Page text:
— START —

[PATCH] D45199: AArch64: Allow offsets to be folded into addresses with ELF.

Sun Apr 8 21:41:50 PDT 2018

pcc added inline comments.

================
Comment at: llvm/test/CodeGen/AArch64/arm64-atomic-128.ll:32-33

-; CHECK-DAG: stp    [[DEST_REGLO]], [[DEST_REGHI]]
+; CHECK-DAG: str    [[DEST_REGLO]], [{{.*}}, :lo12:var]
+; CHECK-DAG: str    [[DEST_REGHI]], [{{.*}}, :lo12:var+8]
   %val = atomicrmw nand i128* %p, i128 %bits release
----------------
t.p.northover wrote:
> It's a bit of a shame to lose this optimization. Did you look into enhancing AArch64LoadStoreOptimizer.cpp to account for the new instruction shapes?
I hacked on the load store optimizer to teach it to pair merge and zero store merge instructions with reg+globaladdr operands. It ended up making the pass significantly more complicated (+ ~100 lines), and only ended up reducing the size of .text in Chromium for Android by 1KB (i.e. it fired only about 250 times). So despite the impression that one might get from looking at the test cases, it seems like such an optimization wouldn't be pulling its weight in real world code.

— END —

Recorded data:
— START —

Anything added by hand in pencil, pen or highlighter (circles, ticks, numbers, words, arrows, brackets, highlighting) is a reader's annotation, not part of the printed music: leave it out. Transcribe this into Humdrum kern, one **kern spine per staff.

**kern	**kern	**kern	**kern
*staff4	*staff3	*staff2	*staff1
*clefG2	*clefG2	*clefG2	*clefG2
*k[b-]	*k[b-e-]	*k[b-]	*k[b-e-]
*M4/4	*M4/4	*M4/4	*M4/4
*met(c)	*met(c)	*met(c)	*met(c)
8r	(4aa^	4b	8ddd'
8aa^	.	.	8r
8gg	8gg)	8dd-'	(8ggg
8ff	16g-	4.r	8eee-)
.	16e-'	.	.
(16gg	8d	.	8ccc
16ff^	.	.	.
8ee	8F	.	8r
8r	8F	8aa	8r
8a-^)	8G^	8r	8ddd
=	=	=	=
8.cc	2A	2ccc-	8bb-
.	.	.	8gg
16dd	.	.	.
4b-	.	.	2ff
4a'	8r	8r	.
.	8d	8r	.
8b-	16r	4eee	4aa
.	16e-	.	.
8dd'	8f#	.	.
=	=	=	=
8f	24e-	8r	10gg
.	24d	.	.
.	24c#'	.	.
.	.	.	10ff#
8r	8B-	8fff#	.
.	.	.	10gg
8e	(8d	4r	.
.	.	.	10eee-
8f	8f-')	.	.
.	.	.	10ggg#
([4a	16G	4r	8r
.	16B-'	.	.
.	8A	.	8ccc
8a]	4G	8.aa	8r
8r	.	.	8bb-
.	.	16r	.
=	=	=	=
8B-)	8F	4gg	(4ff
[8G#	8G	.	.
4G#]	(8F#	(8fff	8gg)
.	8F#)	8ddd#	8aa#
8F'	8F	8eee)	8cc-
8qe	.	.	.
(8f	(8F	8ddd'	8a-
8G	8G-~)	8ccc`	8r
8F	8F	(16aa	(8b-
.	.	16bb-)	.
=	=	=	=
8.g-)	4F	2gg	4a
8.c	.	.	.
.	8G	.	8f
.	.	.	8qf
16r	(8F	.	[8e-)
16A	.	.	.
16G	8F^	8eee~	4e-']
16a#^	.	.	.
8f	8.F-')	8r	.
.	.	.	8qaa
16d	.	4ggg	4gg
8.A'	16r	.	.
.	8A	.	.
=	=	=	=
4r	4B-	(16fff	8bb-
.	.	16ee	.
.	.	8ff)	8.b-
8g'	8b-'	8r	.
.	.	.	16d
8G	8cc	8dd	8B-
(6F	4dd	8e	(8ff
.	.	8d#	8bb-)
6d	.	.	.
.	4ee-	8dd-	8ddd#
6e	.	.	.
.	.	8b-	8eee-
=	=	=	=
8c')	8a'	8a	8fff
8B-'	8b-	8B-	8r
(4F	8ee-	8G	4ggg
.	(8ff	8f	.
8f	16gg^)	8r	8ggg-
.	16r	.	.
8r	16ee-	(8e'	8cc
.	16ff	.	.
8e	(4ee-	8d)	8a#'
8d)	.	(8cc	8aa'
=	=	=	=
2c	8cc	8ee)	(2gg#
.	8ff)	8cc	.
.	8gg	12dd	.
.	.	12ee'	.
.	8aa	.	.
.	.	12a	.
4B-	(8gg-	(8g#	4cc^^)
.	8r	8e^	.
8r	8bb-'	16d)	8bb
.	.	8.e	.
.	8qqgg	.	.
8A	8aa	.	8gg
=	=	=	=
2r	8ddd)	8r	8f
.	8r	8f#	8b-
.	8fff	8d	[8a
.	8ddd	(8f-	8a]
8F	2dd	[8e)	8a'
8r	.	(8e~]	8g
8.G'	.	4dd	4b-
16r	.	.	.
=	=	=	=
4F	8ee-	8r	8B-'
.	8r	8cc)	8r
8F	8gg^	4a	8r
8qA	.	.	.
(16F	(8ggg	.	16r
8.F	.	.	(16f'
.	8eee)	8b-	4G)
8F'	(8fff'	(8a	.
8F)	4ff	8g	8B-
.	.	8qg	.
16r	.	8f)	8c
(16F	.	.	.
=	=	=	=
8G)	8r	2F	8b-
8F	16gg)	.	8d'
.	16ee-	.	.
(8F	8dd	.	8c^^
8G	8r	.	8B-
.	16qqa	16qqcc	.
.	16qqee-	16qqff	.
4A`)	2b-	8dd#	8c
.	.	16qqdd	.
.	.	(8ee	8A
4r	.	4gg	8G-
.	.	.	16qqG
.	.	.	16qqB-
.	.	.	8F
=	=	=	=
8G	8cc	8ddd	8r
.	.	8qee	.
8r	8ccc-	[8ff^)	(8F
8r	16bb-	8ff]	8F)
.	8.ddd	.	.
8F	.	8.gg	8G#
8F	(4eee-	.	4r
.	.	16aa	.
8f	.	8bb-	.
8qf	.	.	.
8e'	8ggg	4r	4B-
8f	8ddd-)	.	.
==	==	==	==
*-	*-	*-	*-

— END —

Work to do:
1. In the AArch64 patch review, transcribe the passage from "Sun Apr 8 21:41:50" up to and including "new instruction shapes?".
2. Finish out the next part of the AArch64 patch review, picking up after its last sentence.

Task results:
1.
Sun Apr 8 21:41:50 PDT 2018

pcc added inline comments.

================
Comment at: llvm/test/CodeGen/AArch64/arm64-atomic-128.ll:32-33

-; CHECK-DAG: stp    [[DEST_REGLO]], [[DEST_REGHI]]
+; CHECK-DAG: str    [[DEST_REGLO]], [{{.*}}, :lo12:var]
+; CHECK-DAG: str    [[DEST_REGHI]], [{{.*}}, :lo12:var+8]
   %val = atomicrmw nand i128* %p, i128 %bits release
----------------
t.p.northover wrote:
> It's a bit of a shame to lose this optimization. Did you look into enhancing AArch64LoadStoreOptimizer.cpp to account for the new instruction shapes?

2.
I imagine that in the vast majority of cases, the potentially pair mergeable instructions do not use the address of a global but rather a parameter or a value loaded from memory, which will of course be in a register and therefore still pair mergeable.

I can share the patch if you'd like, but my initial conclusion is that it doesn't seem worth the added complexity to me.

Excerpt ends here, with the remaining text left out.